Postprocessing of Learning Curve Analysis (LCA)

This script produces aggregated LCA scores, run times, and plots LCA mean absolute error curves when given the output directory from any of the IMPROVE LCA workflows (bruteforce, swarm).

Requirements

Installation and Setup

Create the IMPROVE general environment:

conda create -n IMPROVE python=3.6
conda activate IMPROVE
pip install improvelib

If you wish to use the included plotting functionality, install seaborn and matplotlib:

conda install seaborn matplotlib

Parameter Configuration

This workflow uses command line parameters. The first (positional) parameter (runtimes, lca_scores, plot_learning_curve, or whole_analysis) specifies the analysis to run. Other optional parameters are as follows:

  • --input_dir: Path to the LCA results (default: './').

  • --output_dir: Path to the directory where the postprocessing will be saved (default: './').

  • --y_col_name: The y_col_name in test_y_data_predicted.csv (default: 'auc').

  • --metric_type: Metric type to use (default: 'regression').

  • --model_name: Name of the model, if you would like it saved in the file name / data / title of the plot (default: None).

  • --dataset: Name of the dataset, if you would like it saved in the file name / data / title of the plot (default: None).

Usage

To generate run-time analysis:

python lca_postprocess.py runtimes <arguments>

This will output a table runtimes.csv in the specified output_dir.

To generate aggregate scores:

python lca_postprocess.py lca_scores <arguments>

This will output a table all_scores.csv in the specified output_dir.
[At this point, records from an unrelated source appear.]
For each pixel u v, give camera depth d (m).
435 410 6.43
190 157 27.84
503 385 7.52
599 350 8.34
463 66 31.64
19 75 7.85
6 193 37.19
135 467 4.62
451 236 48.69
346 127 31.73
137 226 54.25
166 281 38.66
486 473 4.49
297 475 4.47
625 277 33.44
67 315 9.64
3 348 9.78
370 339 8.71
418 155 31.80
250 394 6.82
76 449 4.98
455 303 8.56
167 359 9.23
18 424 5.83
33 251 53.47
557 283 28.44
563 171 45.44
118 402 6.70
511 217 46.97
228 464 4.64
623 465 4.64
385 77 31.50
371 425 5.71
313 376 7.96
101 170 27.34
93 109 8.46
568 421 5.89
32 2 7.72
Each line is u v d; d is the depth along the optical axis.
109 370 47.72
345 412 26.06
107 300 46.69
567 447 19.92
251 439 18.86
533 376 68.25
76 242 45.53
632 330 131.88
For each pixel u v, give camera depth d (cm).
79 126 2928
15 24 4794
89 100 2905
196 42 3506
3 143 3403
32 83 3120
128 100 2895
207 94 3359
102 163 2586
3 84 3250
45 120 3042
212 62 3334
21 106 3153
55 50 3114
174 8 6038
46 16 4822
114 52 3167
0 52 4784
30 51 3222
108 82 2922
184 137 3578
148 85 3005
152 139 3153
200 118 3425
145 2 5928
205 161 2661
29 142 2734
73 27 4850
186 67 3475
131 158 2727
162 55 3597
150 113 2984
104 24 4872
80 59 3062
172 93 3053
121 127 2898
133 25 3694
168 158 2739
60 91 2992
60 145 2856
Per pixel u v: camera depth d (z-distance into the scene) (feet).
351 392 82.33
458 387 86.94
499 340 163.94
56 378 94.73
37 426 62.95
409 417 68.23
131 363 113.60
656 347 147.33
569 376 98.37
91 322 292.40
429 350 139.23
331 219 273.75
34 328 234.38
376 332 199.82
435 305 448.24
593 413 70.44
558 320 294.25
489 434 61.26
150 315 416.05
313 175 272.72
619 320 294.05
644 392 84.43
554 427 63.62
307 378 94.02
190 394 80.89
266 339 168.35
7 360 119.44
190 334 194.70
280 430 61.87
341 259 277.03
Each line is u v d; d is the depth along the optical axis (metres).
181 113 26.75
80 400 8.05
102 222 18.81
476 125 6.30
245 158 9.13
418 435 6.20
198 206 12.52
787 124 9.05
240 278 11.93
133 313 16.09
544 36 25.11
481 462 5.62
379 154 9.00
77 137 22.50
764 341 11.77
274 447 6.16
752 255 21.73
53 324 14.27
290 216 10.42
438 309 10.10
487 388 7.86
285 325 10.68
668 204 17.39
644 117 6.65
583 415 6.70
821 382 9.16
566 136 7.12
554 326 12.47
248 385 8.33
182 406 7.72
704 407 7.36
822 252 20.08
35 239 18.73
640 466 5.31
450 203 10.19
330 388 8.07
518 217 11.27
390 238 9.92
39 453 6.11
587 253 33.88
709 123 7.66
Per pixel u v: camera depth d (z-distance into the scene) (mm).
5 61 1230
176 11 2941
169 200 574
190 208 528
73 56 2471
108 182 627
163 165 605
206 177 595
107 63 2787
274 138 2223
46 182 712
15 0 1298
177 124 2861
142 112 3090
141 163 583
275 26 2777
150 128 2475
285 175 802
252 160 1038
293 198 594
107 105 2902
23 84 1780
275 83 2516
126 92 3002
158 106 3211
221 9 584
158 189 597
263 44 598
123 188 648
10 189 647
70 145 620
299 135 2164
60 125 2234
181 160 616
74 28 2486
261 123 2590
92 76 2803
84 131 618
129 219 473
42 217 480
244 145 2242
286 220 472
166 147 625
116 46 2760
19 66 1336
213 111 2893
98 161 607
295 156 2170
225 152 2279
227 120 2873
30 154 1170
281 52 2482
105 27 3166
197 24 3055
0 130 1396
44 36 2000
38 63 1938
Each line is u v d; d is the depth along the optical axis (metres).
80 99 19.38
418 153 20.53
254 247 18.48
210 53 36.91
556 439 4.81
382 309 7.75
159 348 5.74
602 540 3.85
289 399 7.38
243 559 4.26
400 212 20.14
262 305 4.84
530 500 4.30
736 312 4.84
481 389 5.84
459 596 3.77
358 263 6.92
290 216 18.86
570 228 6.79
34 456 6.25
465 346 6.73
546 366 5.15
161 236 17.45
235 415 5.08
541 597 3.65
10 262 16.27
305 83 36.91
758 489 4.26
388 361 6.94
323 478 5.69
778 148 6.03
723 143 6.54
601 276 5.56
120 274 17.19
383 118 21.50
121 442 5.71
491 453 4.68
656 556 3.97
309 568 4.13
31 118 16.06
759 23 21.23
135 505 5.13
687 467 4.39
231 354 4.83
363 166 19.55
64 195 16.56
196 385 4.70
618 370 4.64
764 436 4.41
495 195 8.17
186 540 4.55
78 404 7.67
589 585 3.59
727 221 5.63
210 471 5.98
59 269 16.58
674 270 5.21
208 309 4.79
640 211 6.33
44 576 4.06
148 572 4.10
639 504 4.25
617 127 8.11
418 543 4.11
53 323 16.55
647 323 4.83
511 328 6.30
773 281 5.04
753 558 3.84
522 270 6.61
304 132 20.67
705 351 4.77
To generate learning curve plot:

python lca_postprocess.py plot_learning_curve <arguments>

This will use all_scores.csv the specified output_dir and output a plot fig.png in the specified output_dir.

To run all analyses:

python lca_postprocess.py whole_analysis <arguments>

This will run the run-time analysis, aggregate scores, and plot the learning curve.

Output

The processed results will be in output_dir as follows:

output_dir/
├── <model>_<dataset>_all_scores.csv
├── <model>_<dataset>_fig.png
└── <model>_<dataset>_runtimes.csv